Problem details
Scan the listing below and copy every line holding "circle".

Supplied data
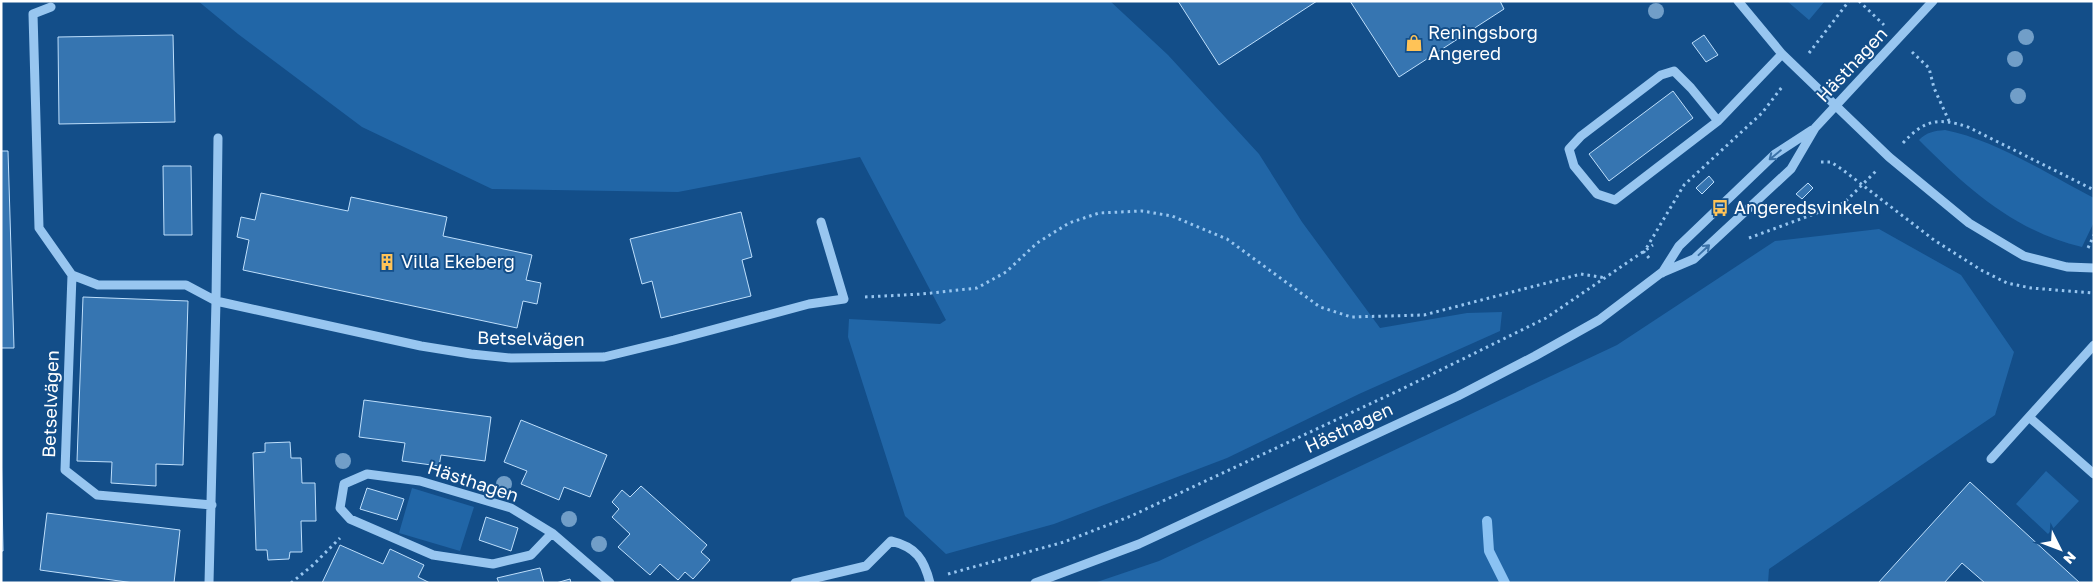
<svg xmlns="http://www.w3.org/2000/svg" width="2095" height="584" font-family="'Golos Text',sans-serif">
<rect width="100%" height="100%" fill="#134e89"/>
<!-- green -->
<path fill="#2166a7" d="M198,1H1110L1168,55L1259,154L1302,222L1380,328L1467,313L1502,312L1500,331L1359,394L1227,458L1054,524L946,554L905,516L848,337L849,319L940,324L946,320L860,157L678,192L492,189L362,127L238,34Z
M1787,1H1825L1809,20Z
M1945,130C1993,139 2050,175 2094,198V222L2082,247C2014,231 1967,188 1919,140C1927,132 1934,131 1945,130Z
M1879,229L1961,275L2014,352L1995,415L1769,569L1768,583H1094L1159,561L1617,345L1775,241Z
M2046,471L2079,501L2048,534L2016,504Z
M412,488L474,507L460,551L399,533Z"/>
<g fill="none" stroke-linecap="round" stroke-linejoin="round">
<!-- stream -->
<path stroke="#8ac2f3" stroke-width="10" d="M1487,521L1489,551L1505,583"/>
</g>
<!-- building -->
<path fill="#3675b1" stroke="#bedffc" d="M1178,1H1317L1219,65Z
M1350,1H1500L1504,9L1399,77Z
M173,35L175,122L59,124L58,37Z
M1704,35L1718,55L1706,62L1692,43Z
M1673,91L1693,118L1609,181L1589,154Z
M1,151H8L14,348H1Z
M163,166H191L192,235H164Z
M1709,176L1714,182L1702,194L1696,188Z
M1808,183L1813,188L1802,199L1796,194Z
M261,193L348,211L351,197L447,217L443,236L532,255L526,280L541,283L537,304L523,301L517,328L243,270L249,240L237,237L241,217L255,220Z
M741,212L752,257L742,260L751,296L661,318L652,281L642,284L630,239Z
M83,297L188,301L183,465L156,464V486L111,483L112,462L77,461Z
M364,400L491,417L485,461L441,455L439,466L402,461L405,443L359,437Z
M521,420L607,455L590,497L564,487L559,500L521,484L527,471L504,462Z
M1,439L3,551H1Z
M290,442L291,458H301L302,483H315L316,521H301L302,552H290L289,559L268,560L267,550H256L253,453L265,452V443Z
M1970,482L2080,583H1985L1962,563L1944,583H1878Z
M641,486L707,545L701,552L710,560L693,579L685,572L678,580L660,564L650,575L618,547L630,534L612,517L619,509L612,502L622,490L630,497Z
M367,488L404,499L397,520L360,509Z
M47,513L180,530L174,583H134L40,570Z
M486,517L518,528L511,551L479,540Z
M340,545L383,564L390,549L424,565L418,577L430,583H322Z
M540,568L544,583H499L497,578Z
M570,579L571,583H556Z"/>
<g fill="none" stroke-linecap="round" stroke-linejoin="round">
<!-- path -->
<path stroke="#98c6f0" stroke-width="3" stroke-dasharray="2.5 4" stroke-linecap="butt" d="M1859,1L1884,25
M1912,52L1929,68L1934,88L1949,121
M1809,53L1849,1
M1903,143C1924,120 1938,117 1968,127L2094,190
M1821,162H1831L1843,170L1934,240L1981,270L2007,283L2031,288L2094,293
M1749,238L1844,203L1876,171
M2088,248L2094,235
M1649,258L1644,252L1684,185L1762,113L1782,87
M865,297L922,294L977,288L1006,272L1037,243L1069,223L1099,213L1142,211L1172,216L1227,239L1320,307L1351,317L1424,315L1581,274L1606,278
M948,574L1064,542L1131,516L1404,388L1546,318L1653,245
M291,583L313,565L340,538"/>
<!-- minor -->
<path stroke="#98c6f0" stroke-width="9" d="M1738,1L1782,54L1889,157L1969,223L2024,256L2067,267L2094,268
M51,7L33,14L39,228L72,275L65,470L97,495L212,505
M1718,121L1691,88L1674,71L1661,75L1581,136L1569,149L1574,166L1597,194L1615,200L1718,121L1782,54
M1662,273L1679,246L1775,154L1812,130
M72,275L98,285H186L216,301L218,138
M2029,417L2094,474
M1991,459L2094,345
M552,533L531,555L493,564L433,555L350,519L340,508L344,484L367,474L420,481L511,508L552,533L610,583
M209,583L216,301L421,346L471,354L511,358L604,357L674,340L809,304L844,299L821,222
M795,583L866,566L891,541C916,547 924,559 930,583
M1035,583L1139,544L1458,396L1535,356L1599,320L1661,273L1694,259L1791,169L1815,128L1933,1"/>
</g>
<!-- trees -->
<g fill="#719ec8">
<circle cx="1656" cy="11" r="8"/>
<circle cx="2026" cy="37" r="8"/>
<circle cx="2015" cy="59" r="8"/>
<circle cx="2018" cy="96" r="8"/>
<circle cx="343" cy="461" r="8"/>
<circle cx="504" cy="484" r="8"/>
<circle cx="569" cy="519" r="8"/>
<circle cx="599" cy="544" r="8"/>
</g>
<!-- one-way arrows -->
<defs><path id="oneway-shaft" d="M-6 0H5M1.5-3L5.5 0L1.5 3" fill="none" stroke-width="1.6" stroke-linecap="round" stroke-linejoin="round" transform="scale(1.25)"/></defs>
<g stroke="#3b72a8">
<use href="#oneway-shaft" transform="translate(1775 155) rotate(141)"/>
<use href="#oneway-shaft" transform="translate(1704 250) rotate(-43)"/>
</g>
<!-- icons -->
<defs>
<g id="shop-bare" transform="scale(1.35)"><path d="M-5-2.5h2.3a2.7 3.5 0 0 1 5.4 0H5L5.5 6h-11ZM-1.5-2.5h3a1.5 2.3 0 0 0-3 0Z" fill="#ffc357" stroke="#134e89" stroke-width="2.5" paint-order="stroke"/></g>
<g id="bus-bare" transform="scale(1.35)"><path d="M-5-6H5V4H4V6H2V4H-2V6H-4V4H-5ZM-3.5-4V0h7V-4ZM-3.5 1.2v1.5H-2V1.2ZM2 1.2v1.5H3.5V1.2Z" fill="#ffc357" stroke="#134e89" stroke-width="2.5" paint-order="stroke"/></g>
<g id="building-bare" transform="scale(1.35)"><path d="M-4-6H4V6H1V3H-1V6H-4ZM-2.5-4.3h1.7v1.8h-1.7ZM.8-4.3h1.7v1.8H.8ZM-2.5-1h1.7V.8h-1.7ZM.8-1h1.7V.8H.8Z" fill="#ffc357" stroke="#134e89" stroke-width="2.5" paint-order="stroke"/></g>
</defs>
<g fill-rule="evenodd">
<use href="#shop-bare" x="1414" y="43"/>
<use href="#bus-bare" x="1720" y="208"/>
<use href="#building-bare" x="387" y="262"/>
</g>
<g text-anchor="middle" stroke-width="4" stroke-linejoin="round" paint-order="stroke">
<!-- poi labels -->
<g font-size="18" fill="#fff" stroke="#134e89" text-anchor="start">
<text x="1428" y="39">Reningsborg<tspan x="1428" dy="21">Angered</tspan></text>
<text x="1734" y="214">Angeredsvinkeln</text>
<text x="401" y="268">Villa Ekeberg</text>
</g>
<!-- street labels -->
<g font-size="18" fill="#fff" stroke="#134e89">
<text transform="translate(1852 65) rotate(-47)" y="6">Hästhagen</text>
<text transform="translate(531 339) rotate(1)" y="6">Betselvägen</text>
<text transform="translate(51 404) rotate(-88)" y="6">Betselvägen</text>
<text transform="translate(1349 428) rotate(-25)" y="6">Hästhagen</text>
<text transform="translate(473 482) rotate(18)" y="6">Hästhagen</text>
</g>
</g>
<!-- border -->
<rect width="2095" height="584" fill="none" stroke="#ffffff" stroke-width="5"/>
<!-- north arrow -->
<g transform="translate(2060 549) rotate(132)" stroke="#134e89" stroke-width="4" paint-order="stroke">
<path d="M0-4L9 19L0 12L-9 19Z" fill="#ffffff"/>
<text y="-8" font-size="14" font-weight="bold" text-anchor="middle" fill="#ffffff">N</text>
</g>
</svg>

Solved exercise
<circle cx="1656" cy="11" r="8"/>
<circle cx="2026" cy="37" r="8"/>
<circle cx="2015" cy="59" r="8"/>
<circle cx="2018" cy="96" r="8"/>
<circle cx="343" cy="461" r="8"/>
<circle cx="504" cy="484" r="8"/>
<circle cx="569" cy="519" r="8"/>
<circle cx="599" cy="544" r="8"/>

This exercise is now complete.